Using Table And Field Aliases
Before proceeding
to detail some of the features of Transact SQL, we shall
quickly cover the use of aliases. As advanced SQL queries can
become quite complex, and the names of fields and tables quite
lengthy, it is often useful to be able to use aliases. Field
aliases can be assigned using the following three methods:
alias =
FieldName
FieldName AS
alias
FieldName
alias.
Table aliases, however, can only be assigned in
two ways:
Table
AS alias
Table
alias.
For Example:
SELECT FName = Del.FirstName, Del.LastName AS Surname,
DelReg.RegistrationTypeID
RegTypeID
FROM
Delegate AS Del INNER JOIN DelegateRegistration DelReg
ON Del.DelegateID = DelReg.DelegateID
Simple UNIONS
The results of two queries on
separate tables can be combined into a single, temporary table
using a simple UNION statement.
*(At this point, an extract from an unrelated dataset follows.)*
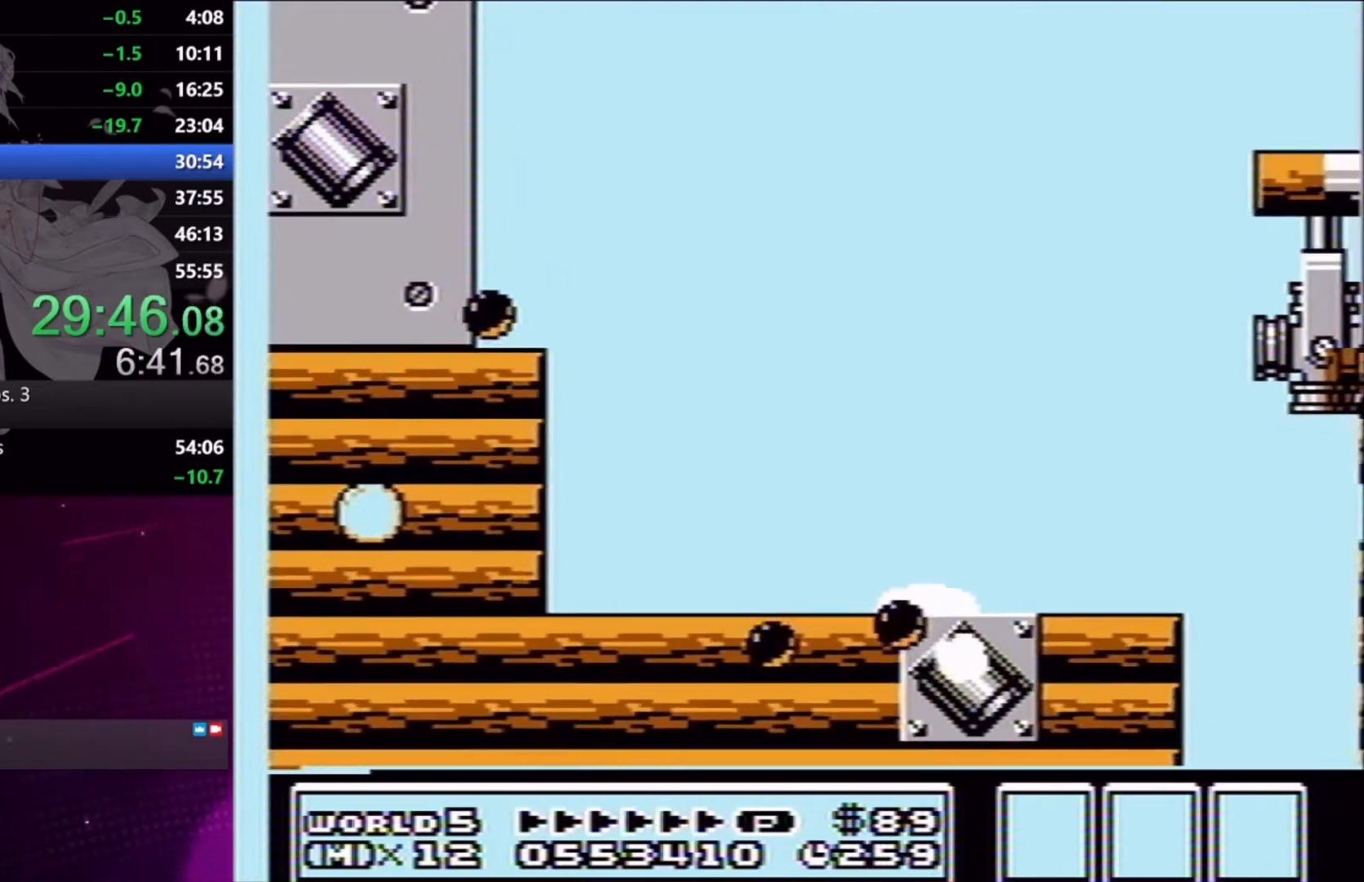
{"buttons": ["A", "X", "DPAD_RIGHT"], "right_stick": "center", "events": []}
Both queries must return the
same number and type of columns, and field aliases can only be
applied to the first - any applied to the second query are
ignored. By default, a UNION will remove duplicates, but this
behavior can be overcome by using UNION ALL. Only a single
ORDER BY clause can be given at the end of the query.
SELECT FirstName FName, LastName
LName
FROM
Delegate
UNION
SELECT FirstName
MyFirstName, LastName
MyLastName
FROM
NonDelegate
ORDER BY
FName, Lname
Joining Tables
A simple INNER JOIN returns a
temporary table consisting of all columns from the first table
followed by all columns from the second for those rows that
are "matched" by the criteria of the ON clause. (These
criteria are not restricted to just simple tests for equality;
they can be full Boolean expressions comparing multiple values
from both tables.) In the following example we select all the
fields from the Delegate and DelegateRegistration tables for
every delegate who has a record in both.
SELECT *
FROM Delegate
Del INNER JOIN DelegateRegistration DelReg
ON Del.DelegateID = DelReg.DelegateID
By switching to a LEFT JOIN, all rows from table 1 will appear in the result set, even if there is no "matching" row in table 2 - a NULL value being assigned to the relevant columns of those rows that were not matched. Similarly, a RIGHT JOIN forces all rows in table 2 to show up in the results, even if there is no matching record in table 1.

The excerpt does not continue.